*** Records ***

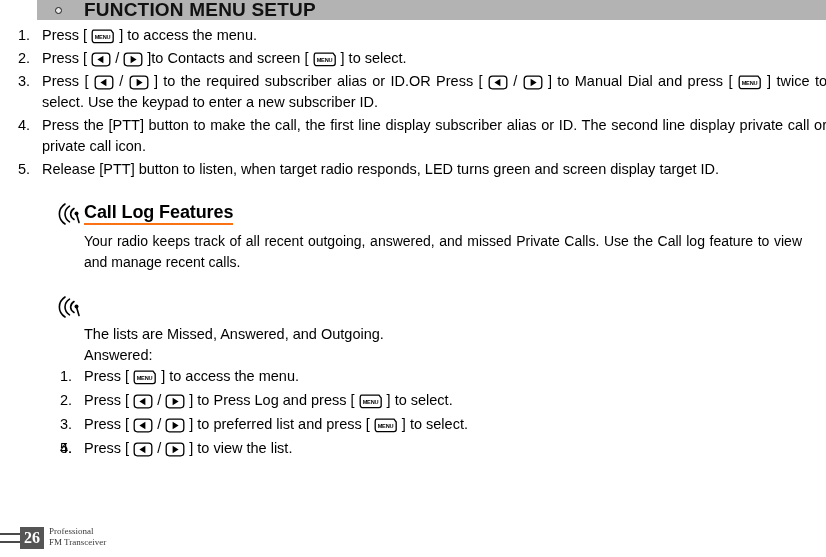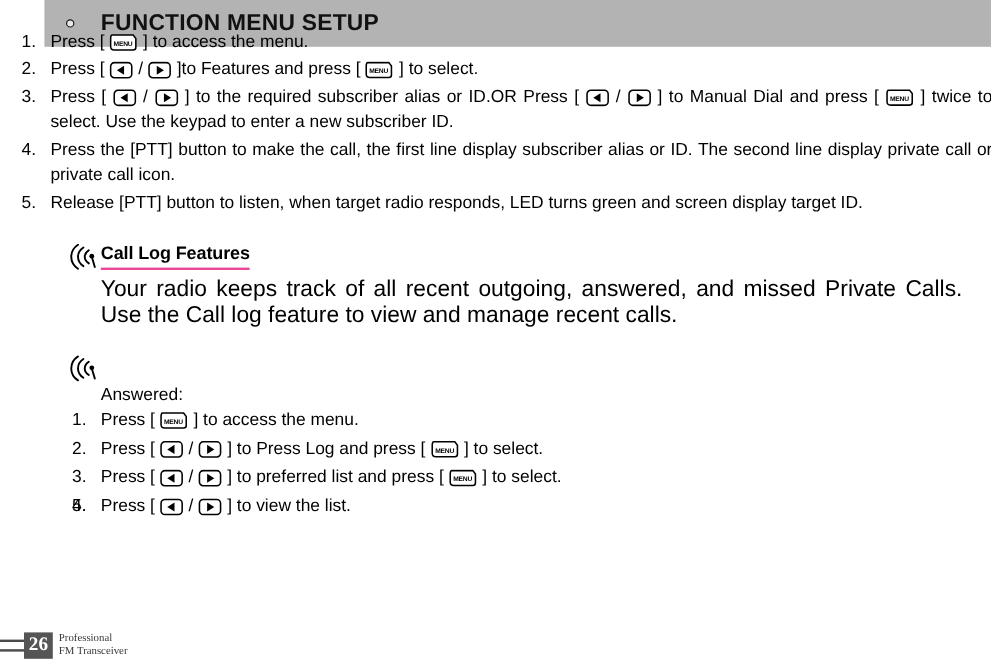--- a/index.html
+++ b/index.html
@@ -23,7 +23,7 @@
     left: 37px;
     top: 0;
     right: 0;
-    height: 39px;
+    height: 20px;
     background: #b3b3b3;
     display: flex;
     align-items: center;

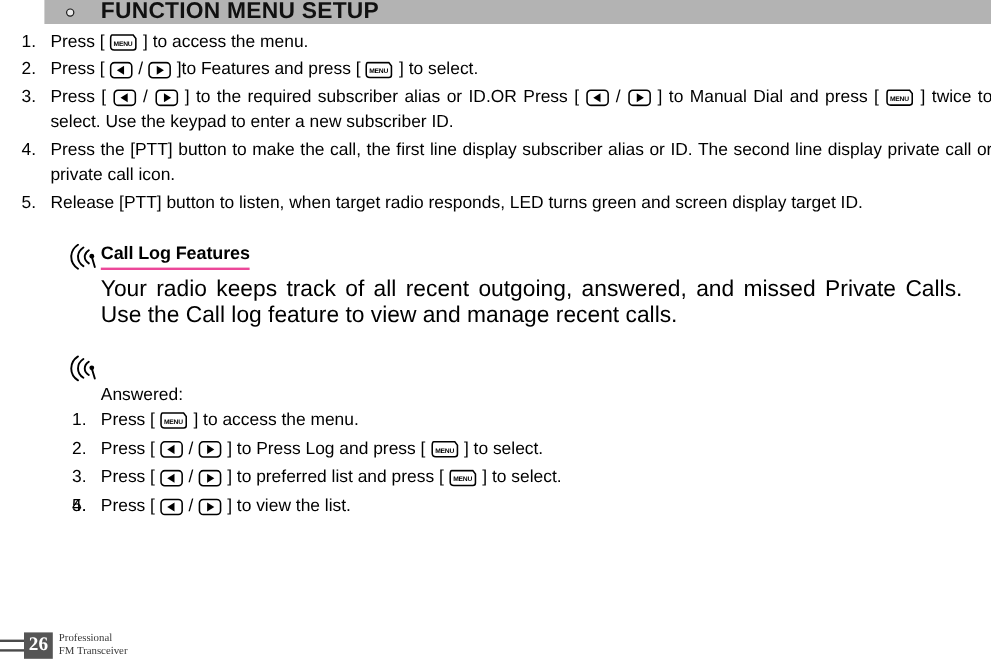--- a/index.html
+++ b/index.html
@@ -224,7 +224,7 @@
           </svg></span><span> / </span><span class="key key-arrow"><svg viewBox="0 0 20 15" width="20" height="15">
             <rect x="1.2" y="1.2" width="17.6" height="12.6" rx="3.2" ry="3.2" fill="#fff" stroke="#000" stroke-width="1.3"></rect>
             <path d="M7.6 3.7 L7.6 11.3 L13.6 7.5 Z" fill="#000"></path>
-          </svg></span><span> ]to Features and press [ </span><span class="key key-menu"><svg viewBox="0 0 24 15" width="24" height="15">
+          </svg></span><span> ]to Contacts and screen [ </span><span class="key key-menu"><svg viewBox="0 0 24 15" width="24" height="15">
             <path d="M2.5 1.2 H20 L22.2 4 V11.5 Q22.2 13.6 20 13.6 H4.2 Q1.2 13.6 1.2 10.8 V4.2 Q1.2 1.2 2.5 1.2 Z" fill="#fff" stroke="#000" stroke-width="1.3"></path>
             <text x="11.5" y="10.2" font-family="Liberation Sans, sans-serif" font-size="5.6" font-weight="bold" text-anchor="middle" fill="#000" letter-spacing="-0.2">MENU</text>
           </svg></span><span> ] to select.</span></li>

***

Repeat the listing above exactly from its first line to the line containing "</svg></span><span> ]to Contacts", both included, and omit the pictures.

Exercise solution
--- a/index.html
+++ b/index.html
@@ -23,7 +23,7 @@
     left: 37px;
     top: 0;
     right: 0;
-    height: 39px;
+    height: 20px;
     background: #b3b3b3;
     display: flex;
     align-items: center;

--- a/index.html
+++ b/index.html
@@ -224,7 +224,7 @@
           </svg></span><span> / </span><span class="key key-arrow"><svg viewBox="0 0 20 15" width="20" height="15">
             <rect x="1.2" y="1.2" width="17.6" height="12.6" rx="3.2" ry="3.2" fill="#fff" stroke="#000" stroke-width="1.3"></rect>
             <path d="M7.6 3.7 L7.6 11.3 L13.6 7.5 Z" fill="#000"></path>
-          </svg></span><span> ]to Features and press [ </span><span class="key key-menu"><svg viewBox="0 0 24 15" width="24" height="15">
+          </svg></span><span> ]to Contacts and screen [ </span><span class="key key-menu"><svg viewBox="0 0 24 15" width="24" height="15">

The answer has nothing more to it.